演習用本文 >>

(『多元』十六号より転載)
1. 前回(一九八八、昭和五九)荒神谷出土の銅矛・小型銅鐸を一期(A型)、今回のを二期(B型)とする。両者の時期は異なる。
一期は前回考察したように、「天孫降臨ショック」とすれば、二期は神武ショック(神武~崇神の大和占拠、銅鐸圏侵攻)であると考える。
2. 銅鐸は楽器説と祭器説があり、その両者であろうといわれているが、単なる道具だけだったとは考えられない。神そのものか、百歩ゆずっても「依り代」であろう。
3. 森浩一と佐原真の《壊された 対 壊れた》論争があり、その後はっきりした発掘例があって《壊された》ことで決着し終った(と、わたしには見えている)が、この論争は貴重で、「それではなぜ壊したのか」という点は結論が出ていない。その点を追求すべきである。

作業指示 >> 本文の「1. 前回(一九八八、昭和五」から「ずっても「依り代」であろう。」に至るまでを、「銅鐸」を「どうたく」に改めたうえで書き直してください。 この後に続く行は、上記の本文とは関係がありません。

出典情報 >>
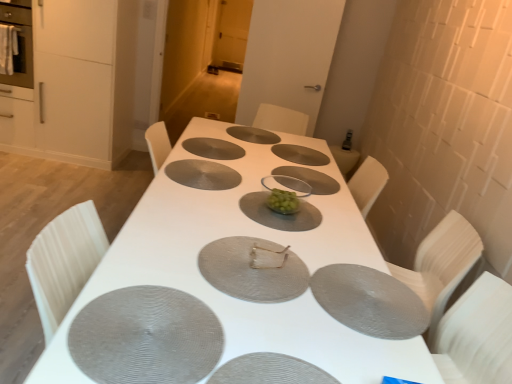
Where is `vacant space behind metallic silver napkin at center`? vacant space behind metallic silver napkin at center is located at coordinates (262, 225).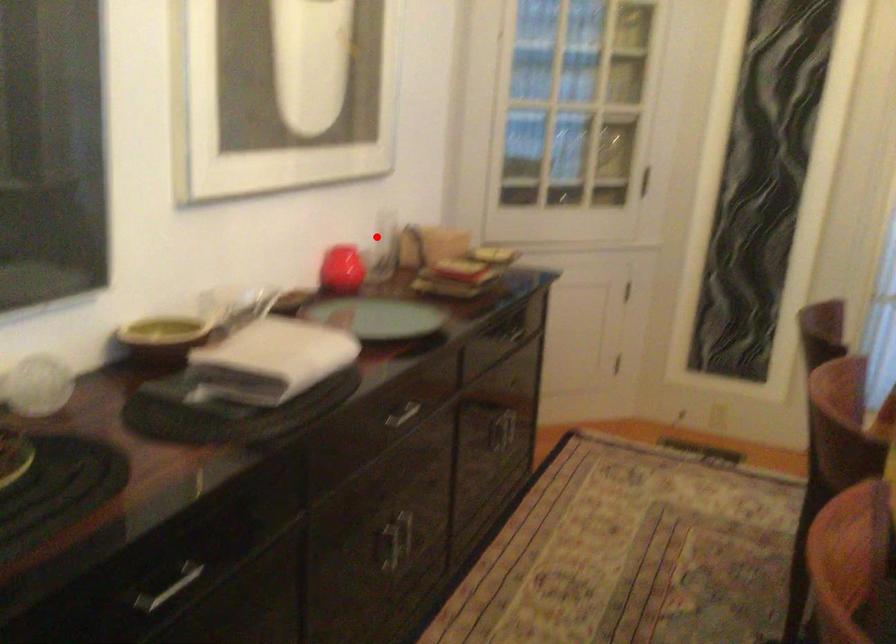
==
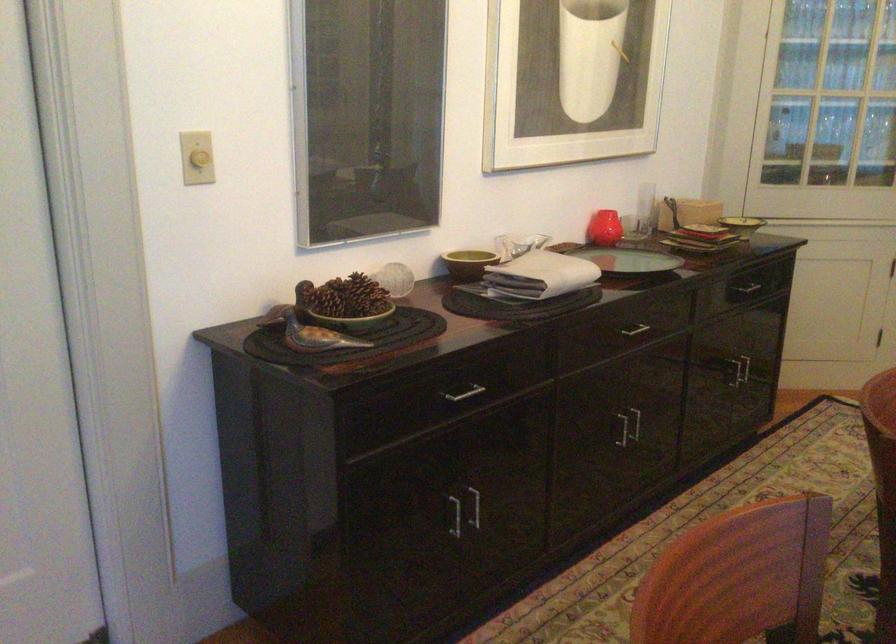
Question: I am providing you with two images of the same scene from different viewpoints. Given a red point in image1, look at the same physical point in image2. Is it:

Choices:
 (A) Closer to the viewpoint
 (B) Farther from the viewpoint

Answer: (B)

解答 >>
1. 前回(一九八八、昭和五九)荒神谷出土の銅矛・小型どうたくを一期(A型)、今回のを二期(B型)とする。両者の時期は異なる。
一期は前回考察したように、「天孫降臨ショック」とすれば、二期は神武ショック(神武~崇神の大和占拠、どうたく圏侵攻)であると考える。
2. どうたくは楽器説と祭器説があり、その両者であろうといわれているが、単なる道具だけだったとは考えられない。神そのものか、百歩ゆずっても「依り代」であろう。